Tuesday, August 01, 2006

How FB can you be?


A fellow real estate investor is in a bit of a pickle:
http://www.realestatejournal.com/columnists_com/investorprofiles/20060727-hodges.html
Select quotes:

"...took out an adjustable-rate mortgage (ARM) with an initial 10.3% interest rate that will increase after two years... believed would be just over 7% but was actually 10.3%."

"Home appreciation could save him eventually, he says, if potential development of a year-round resort at Malans Peak and a generally strong market continue to boost Ogden housing prices."

"[H]e is marketing the home as for sale by owner."

And my favorite:
"in Ogden [Utah], there is little room left to build new housing near the mountains, where the home is located."
Happy Trails Mr. Klein.

5 comments:

ocrenter said...

"...took out an adjustable-rate mortgage (ARM) with an initial 10.3% interest rate that will increase after two years... believed would be just over 7% but was actually 10.3%."

robert, that's got to be a typo.

Rob Dawg said...

Original article explains:

"With this property, he and his mortgage broker had a miscommunication, he says, about the initial interest rate on his ARM, which Mr. Klein believed would be just over 7% but was actually 10.3%. The high interest rate means that the rental income is $45 less than the monthly expenses. He is putting the property up for sale to see what he can get, but if he doesn't receive an offer he feels is fair (he has rejected one $139,000 offer already) he may hang on to the residence for appreciation and raise the rents."

incessant_din said...

Awesome. Brings up the "aint makin' mo' land" argument. Let's get this straight, it's a "1961 brick rambler in Ogden, Utah," which means that they haven't been building more homes there for a long time. What exactly changed to make his situation nonlinear? to beat 10% interest (OK, we'll call it 7% after a deduction), he needs some appreciation that is quite in excess of historical rates.
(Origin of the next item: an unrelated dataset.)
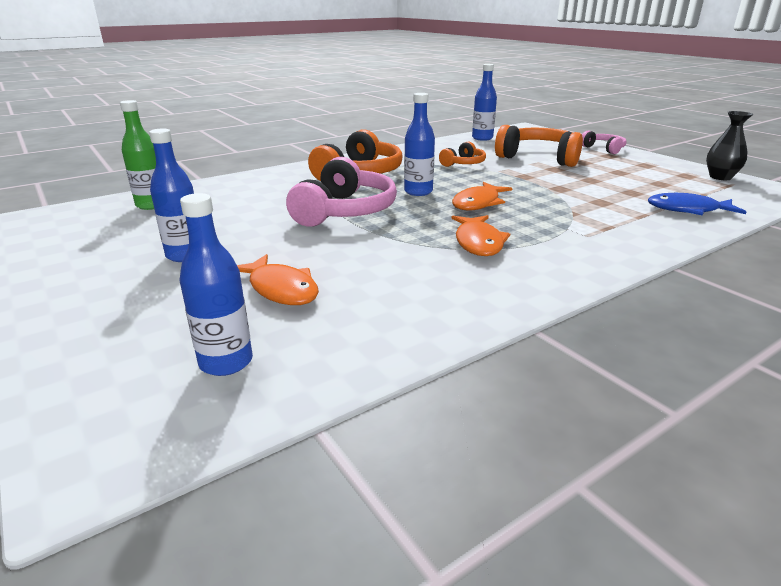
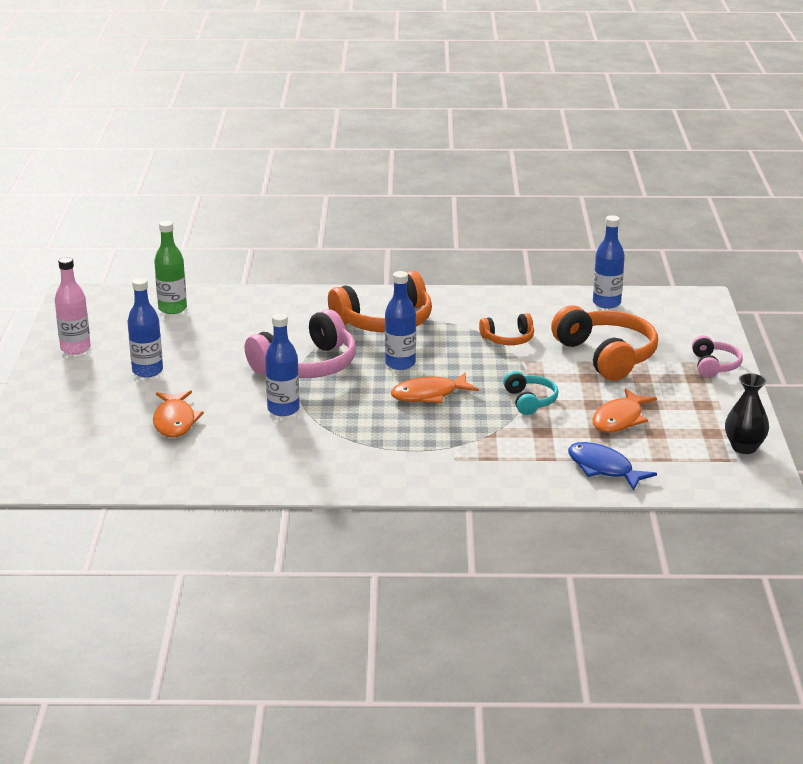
camera: 35 degrees right, 0 degrees up
(67, 259) = (75, 348): none -> pink bottle
(226, 362) = (96, 456): blue bottle -> blue bottle (283, 409)
(478, 243) = (358, 433): orange fish -> orange fish (620, 419)
(551, 188) = (530, 401): none -> turquoise headphones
It also says that the previous owner had to sell below market. Cool-instant equity. Except that by buying low, he screwed up his own comp. I'm guessing the market rate for rentals is also not skyrocketing, so he's probably going to get a month or two of zero rent to go along with his rent increase.

Anonymous said...

with that kind of a rate,either the mortgage broker made a lot of points,or this turkey had a credit score below 620.i'm sure beginning to hear about a lot of future darwin award finalists in the housing blogs.

ex-renter said...

I also liked that "local college students offer plenty of tenant prospects, he says", as though it would be a good idea to pay an extra 28.4% above what he paid, and the rent won't even cover his payments.
I'm too lazy to work the numbers to guess what he's charging for rent, but I wouldn't be surprised to find that if he tries to go much higher, his tenants will leave. Who really wants to rent some place that can have prospective buyers tromping through at any time without warning?
(Off topic - I was stuck in a rental like that before, and the stories I could tell about what a P.I.T.A. that was would go on longer than the on-topic section.)